WILMINGTON, Mass. – There was no lack of opinion in the Bruins dressing room about potential changes to the current overtime/shootout system discussed by the NHL GMs this week in Toronto.
According to reports, the 30 general managers discussed potentially extending overtime to a 10-minute session, as well as potentially adding a 3-on-3 component to go along with the 4-on-4 session already played when two teams are tied after 60 minutes.
Bruins goaltender Tuukka Rask went one step further, and suggested the GMs do away with the oft-discussed shootout that’s been in existence since the league adopted it in 2005-06. As a fan, the Bruins goaltender enjoys the exciting shootout session, but as a pad-carrying NHL goalie, he would use much less complimentary language.
“I wouldn’t mind [getting rid of the shootout.] It doesn’t have anything to do with the game you just played. It’s just so dramatic when you lose,” said Rask. “As a goalie it’s tough to accept that it’s not all your fault if you lose. I don’t know. As a viewer I’m a fan of the shootout, but when you’re in it, it’s not that cool, especially when you’re on the losing end. A five- or 10-minute overtime? I’d be OK with that. But going to 3-on-3 [in overtime]…that sounds a little crazy to me.
“They’re trying to make these new rules every year, it seems like. Whether it’s goalie pads or [smaller] nets, or whatever. I wouldn’t be surprised if we play 2-on-2," Rask said. "It’s not good for the fans if teams are playing it safe at the end of the game just to get to the shootout, so I’m all for overtime and going 4-on-4 to try and go for it.”
Bruins power forward Milan Lucic experienced the 4-on-4 into 3-on-3 overtime while playing for the Coquitlam Express of the British Columbia Hockey League in the 2004-05 season.
In that league, the teams would play two five minutes sessions with a 4-on-4 segment followed by a five minute 3-on-3 session if things hadn’t been decided.
They would scrape the ice in between extra sessions, and add an extra skater – rather than subtract – if a team was called for a penalty.
It sounds wild, and Lucic confirmed it was every bit of that.
“You feel like it’s almost fitting that it ends that way, rather in the shootout. It’s definitely something I would be in favor of,” said Lucic. “A five minute 4-on-4 and then a five minute 3-on-3 would be really exciting, and cool to watch. Hopefully they do something where we can get it done in overtime rather than a shootout.
“I remember that nobody ever came off the ice and was like ‘that’s so stupid that we lost it 3-on-3’ [when they got back to the dressing room]. Your chances were always pretty good to score. It was just a matter of who was going to score first.”
What was the 3-on-3 session like?
“It was just back-and-forth: chance after chance after chance,” said Lucic. “It becomes almost like pond hockey, run-and-gun type style. It definitely settles the score. I think maybe it’s 60/40 with the [players] that want to see an improvement in the [overtime/shootout] area.

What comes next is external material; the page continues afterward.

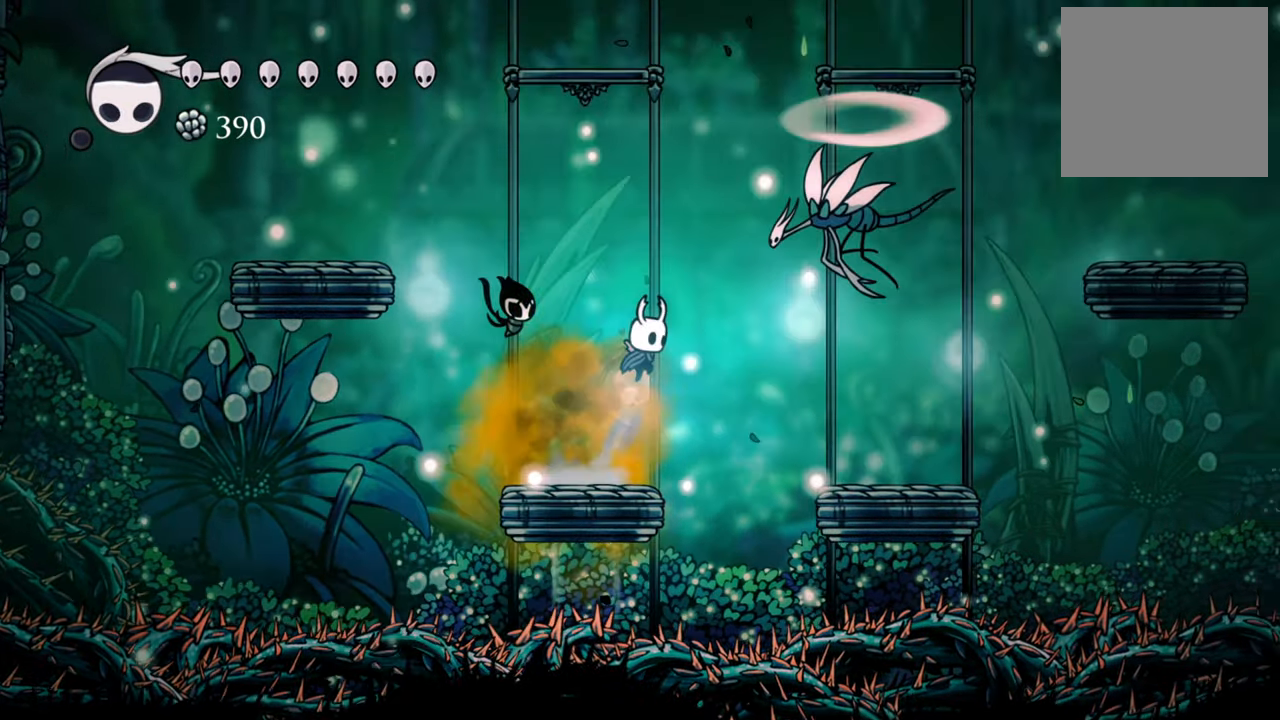
{"buttons": ["DPAD_DOWN", "DPAD_LEFT"], "events": [[220, "X", "down"], [240, "A", "up"], [320, "DPAD_RIGHT", "up"], [360, "X", "up"], [420, "DPAD_LEFT", "down"], [460, "DPAD_DOWN", "down"]]}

“We’ll see what the geniuses of hockey come up with. I’m all for making a change... Even if it’s a ten-minute 4-on-4 that would make it better and more exciting. I just think it’s more fitting to have a game end that way rather than in a shootout.”

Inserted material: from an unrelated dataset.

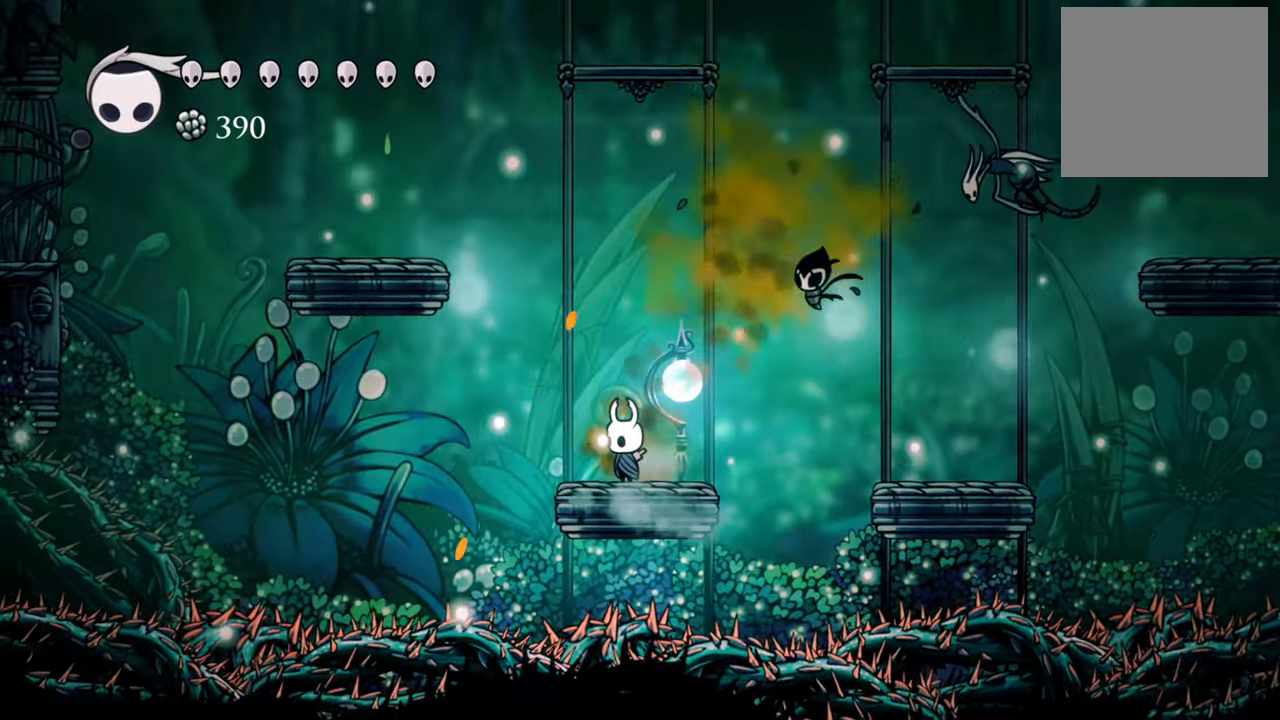
{"buttons": ["A"], "events": [[380, "A", "down"]]}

Claude Julien has seen several different incarnations of overtime and shootouts through his playing and coaching career, but was taking a wait-and-see approach with any potential rule changes. Clearly there wasn’t a consensus about which innovation the GMs were leaning toward, or even a definite determination they would be changing the current five-minute overtime/shootout scenario.
“They don’t know where they stand right now. I guess they’re still discussing it,” said Julien. “No matter what they decide you have to abide by it. There were a lot of things they were discussing like longer overtimes, and stuff like that.
“There are a lot of things that come into play if it’s going to be an extra five minutes [in overtime]. Are we going to play with the same ice? How is the ice going to look at the end of a 30-minute thing? Or are they going to just scrap it?" Julien asked. "There are a lot of things that come into play: 4-on-4 and 3-on-3. Are we getting away from our game? Even in my mind I haven’t figured out where I stand because there are a lot of things to think about. At the end of the day, we’re OK with the shootout, but we’re just not big fans of it deciding a game. I think everybody is trying to say ‘How can we do a better job of ending it within our game versus ending it in a shootout.”
While there was clearly no harmonic convergence on exactly how NHL games should be ended in the overtime session, it does seem pretty apparent that very few players, coaches or GMs are big shootout fans.